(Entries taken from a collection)
☆ ☆ ☆ ☆ ☆ ☆ ☆

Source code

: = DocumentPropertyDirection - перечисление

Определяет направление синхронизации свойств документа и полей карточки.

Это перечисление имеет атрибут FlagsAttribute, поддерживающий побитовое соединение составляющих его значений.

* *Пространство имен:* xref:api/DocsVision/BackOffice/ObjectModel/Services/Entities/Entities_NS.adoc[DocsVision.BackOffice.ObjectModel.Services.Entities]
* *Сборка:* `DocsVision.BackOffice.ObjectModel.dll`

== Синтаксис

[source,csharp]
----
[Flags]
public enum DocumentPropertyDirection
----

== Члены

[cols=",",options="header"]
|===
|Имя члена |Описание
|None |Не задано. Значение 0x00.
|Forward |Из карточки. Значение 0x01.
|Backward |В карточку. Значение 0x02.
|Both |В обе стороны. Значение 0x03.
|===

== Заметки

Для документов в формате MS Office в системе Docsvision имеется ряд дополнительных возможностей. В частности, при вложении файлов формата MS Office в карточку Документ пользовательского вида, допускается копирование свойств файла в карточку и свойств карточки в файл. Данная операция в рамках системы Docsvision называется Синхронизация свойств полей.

☆ ☆ ☆ ☆ ☆ ☆ ☆

### What is being asked:
Each record above has to be repeated word for word.

### Output of the exercise:
Source code

: = DocumentPropertyDirection - перечисление

Определяет направление синхронизации свойств документа и полей карточки.

Это перечисление имеет атрибут FlagsAttribute, поддерживающий побитовое соединение составляющих его значений.

* *Пространство имен:* xref:api/DocsVision/BackOffice/ObjectModel/Services/Entities/Entities_NS.adoc[DocsVision.BackOffice.ObjectModel.Services.Entities]
* *Сборка:* `DocsVision.BackOffice.ObjectModel.dll`

== Синтаксис

[source,csharp]
----
[Flags]
public enum DocumentPropertyDirection
----

== Члены

[cols=",",options="header"]
|===
|Имя члена |Описание
|None |Не задано. Значение 0x00.
|Forward |Из карточки. Значение 0x01.
|Backward |В карточку. Значение 0x02.
|Both |В обе стороны. Значение 0x03.
|===

== Заметки

Для документов в формате MS Office в системе Docsvision имеется ряд дополнительных возможностей. В частности, при вложении файлов формата MS Office в карточку Документ пользовательского вида, допускается копирование свойств файла в карточку и свойств карточки в файл. Данная операция в рамках системы Docsvision называется Синхронизация свойств полей.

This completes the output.